The evenings are cooler and mornings are downright chilly. It gets dark soon after dinner and the calendar says it’s autumn! We can tell the seasons are changing, but trees and shrubs don’t keep calendars. How do they know when it’s time to change color and drop their leaves?
Although plants don’t have thermometers to tell them just how cold it is, the cooler temperatures are a deciduous plant’s first clue that the seasons are changing. As the nighttime temperatures drop, a plant’s sap thickens. The sap carries water and nutrients from the soil to the leaves and branches. When it thickens in the cold weather, it moves more slowly – like cold molasses – therefore, the tips of the branches and tops of the trees receive less water. As the temperature continues to drop, the interior and lower portions of the plant also receive less water.
Plants don’t wear wrist watches, but they can tell there are fewer hours of daylight. Chlorophyll is the green substance in the leaves which converts sunlight to carbohydrates for the plant. With fewer hours of daylight, the chlorophyll manufactures less carbohydrates (energy) for the plant.

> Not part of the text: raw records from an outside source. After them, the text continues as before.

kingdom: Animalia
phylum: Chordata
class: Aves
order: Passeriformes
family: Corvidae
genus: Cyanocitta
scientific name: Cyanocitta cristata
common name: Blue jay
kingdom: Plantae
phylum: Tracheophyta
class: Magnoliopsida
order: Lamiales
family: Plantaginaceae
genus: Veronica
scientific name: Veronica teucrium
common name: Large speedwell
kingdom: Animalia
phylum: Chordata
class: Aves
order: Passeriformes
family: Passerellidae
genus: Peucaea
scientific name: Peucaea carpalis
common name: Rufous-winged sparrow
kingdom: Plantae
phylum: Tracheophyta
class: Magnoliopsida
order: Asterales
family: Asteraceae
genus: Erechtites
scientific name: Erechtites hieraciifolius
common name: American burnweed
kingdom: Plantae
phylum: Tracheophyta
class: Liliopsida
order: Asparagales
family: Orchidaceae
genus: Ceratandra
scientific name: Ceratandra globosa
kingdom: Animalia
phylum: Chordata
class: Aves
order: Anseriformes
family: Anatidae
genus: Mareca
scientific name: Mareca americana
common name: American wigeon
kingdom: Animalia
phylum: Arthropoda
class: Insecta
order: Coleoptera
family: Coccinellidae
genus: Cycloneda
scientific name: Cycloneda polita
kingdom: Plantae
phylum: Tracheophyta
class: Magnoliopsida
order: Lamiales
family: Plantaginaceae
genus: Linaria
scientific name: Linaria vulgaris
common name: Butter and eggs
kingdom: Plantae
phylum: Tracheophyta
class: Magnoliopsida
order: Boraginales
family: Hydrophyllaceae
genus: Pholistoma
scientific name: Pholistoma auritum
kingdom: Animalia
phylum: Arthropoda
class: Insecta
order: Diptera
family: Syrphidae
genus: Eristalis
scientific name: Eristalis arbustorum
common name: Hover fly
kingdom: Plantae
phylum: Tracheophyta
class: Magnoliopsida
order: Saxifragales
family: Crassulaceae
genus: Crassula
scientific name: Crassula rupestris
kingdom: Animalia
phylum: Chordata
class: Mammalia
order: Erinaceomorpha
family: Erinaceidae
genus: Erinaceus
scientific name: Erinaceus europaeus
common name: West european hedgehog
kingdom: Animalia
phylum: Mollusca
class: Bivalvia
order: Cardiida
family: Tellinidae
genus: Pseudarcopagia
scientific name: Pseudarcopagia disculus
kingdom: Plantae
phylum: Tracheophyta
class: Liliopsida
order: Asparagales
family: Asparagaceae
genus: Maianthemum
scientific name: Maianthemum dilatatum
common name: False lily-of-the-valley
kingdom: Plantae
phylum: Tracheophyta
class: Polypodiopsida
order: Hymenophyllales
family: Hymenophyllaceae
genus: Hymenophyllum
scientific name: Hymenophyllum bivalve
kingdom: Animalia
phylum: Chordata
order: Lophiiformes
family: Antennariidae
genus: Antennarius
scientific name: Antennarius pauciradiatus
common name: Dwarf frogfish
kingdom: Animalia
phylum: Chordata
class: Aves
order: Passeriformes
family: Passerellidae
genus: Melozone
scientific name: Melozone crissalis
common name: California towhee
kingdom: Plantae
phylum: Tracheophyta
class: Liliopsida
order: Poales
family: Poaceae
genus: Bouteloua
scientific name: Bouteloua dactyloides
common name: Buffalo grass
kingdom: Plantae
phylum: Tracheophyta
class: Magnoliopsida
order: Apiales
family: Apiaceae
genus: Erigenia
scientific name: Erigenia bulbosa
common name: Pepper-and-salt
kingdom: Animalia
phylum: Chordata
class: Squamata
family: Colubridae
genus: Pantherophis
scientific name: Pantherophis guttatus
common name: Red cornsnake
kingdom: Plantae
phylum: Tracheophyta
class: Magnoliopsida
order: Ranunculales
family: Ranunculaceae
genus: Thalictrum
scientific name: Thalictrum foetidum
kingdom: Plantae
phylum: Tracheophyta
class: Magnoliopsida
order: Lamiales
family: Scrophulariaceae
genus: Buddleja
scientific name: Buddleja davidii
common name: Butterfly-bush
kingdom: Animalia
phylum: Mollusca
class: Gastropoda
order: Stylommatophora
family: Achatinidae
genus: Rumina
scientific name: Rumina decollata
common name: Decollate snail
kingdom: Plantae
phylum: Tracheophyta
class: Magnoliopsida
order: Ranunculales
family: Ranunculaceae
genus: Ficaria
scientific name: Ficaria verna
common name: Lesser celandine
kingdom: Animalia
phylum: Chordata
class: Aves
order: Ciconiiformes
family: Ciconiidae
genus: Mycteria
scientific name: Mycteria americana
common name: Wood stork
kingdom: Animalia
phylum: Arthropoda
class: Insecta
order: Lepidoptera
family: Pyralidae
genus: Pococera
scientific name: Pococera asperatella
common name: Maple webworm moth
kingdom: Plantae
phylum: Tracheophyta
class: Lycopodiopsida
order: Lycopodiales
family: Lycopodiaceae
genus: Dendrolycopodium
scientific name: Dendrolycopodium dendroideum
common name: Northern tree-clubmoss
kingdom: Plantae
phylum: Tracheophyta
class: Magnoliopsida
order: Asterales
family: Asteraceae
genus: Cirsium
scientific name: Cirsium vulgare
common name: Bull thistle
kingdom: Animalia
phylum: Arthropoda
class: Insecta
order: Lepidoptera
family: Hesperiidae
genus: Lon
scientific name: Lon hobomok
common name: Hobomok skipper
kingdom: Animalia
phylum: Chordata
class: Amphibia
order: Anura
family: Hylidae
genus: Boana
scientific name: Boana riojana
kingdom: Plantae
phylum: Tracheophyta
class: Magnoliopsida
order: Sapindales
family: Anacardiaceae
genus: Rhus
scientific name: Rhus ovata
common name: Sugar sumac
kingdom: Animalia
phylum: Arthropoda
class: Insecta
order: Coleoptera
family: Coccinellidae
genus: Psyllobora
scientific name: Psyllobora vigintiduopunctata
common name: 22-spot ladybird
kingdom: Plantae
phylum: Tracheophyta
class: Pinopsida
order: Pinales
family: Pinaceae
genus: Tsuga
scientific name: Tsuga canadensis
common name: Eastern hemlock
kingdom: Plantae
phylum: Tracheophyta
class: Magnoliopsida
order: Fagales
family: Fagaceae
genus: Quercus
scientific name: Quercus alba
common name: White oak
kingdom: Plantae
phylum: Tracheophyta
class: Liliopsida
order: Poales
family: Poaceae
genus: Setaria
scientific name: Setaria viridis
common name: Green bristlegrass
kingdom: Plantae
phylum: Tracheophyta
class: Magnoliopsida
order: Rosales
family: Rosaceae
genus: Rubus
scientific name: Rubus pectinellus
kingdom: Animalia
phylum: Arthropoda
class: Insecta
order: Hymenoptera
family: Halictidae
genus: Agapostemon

The combination of less effective water mobility and less carbohydrate production triggers a hormone function that stimulates “abscission cells” at the base of each leaf. These cells pinch off each leaf which further decreases water mobility into the leaf and starves the now less productive chlorophyll. When the green chlorophyll is gone, we see the other pigments each plant possesses — reds, oranges, yellows and everything in between.
Abscission cells continue to thicken and pinch off the leaf until the leaf is literally hanging on by a thread. By the continuous work of gravity or with the assistance of wind, the leaf then falls from the tree leaving behind a nice, clean leaf scar but not an open wound to the tree or shrub.
So, you may notice the trees changing subtly from the top down (the result of lower temperatures) or they may seem to change color suddenly (the result of quick hormone production) but either way, enjoy the season of Autumn!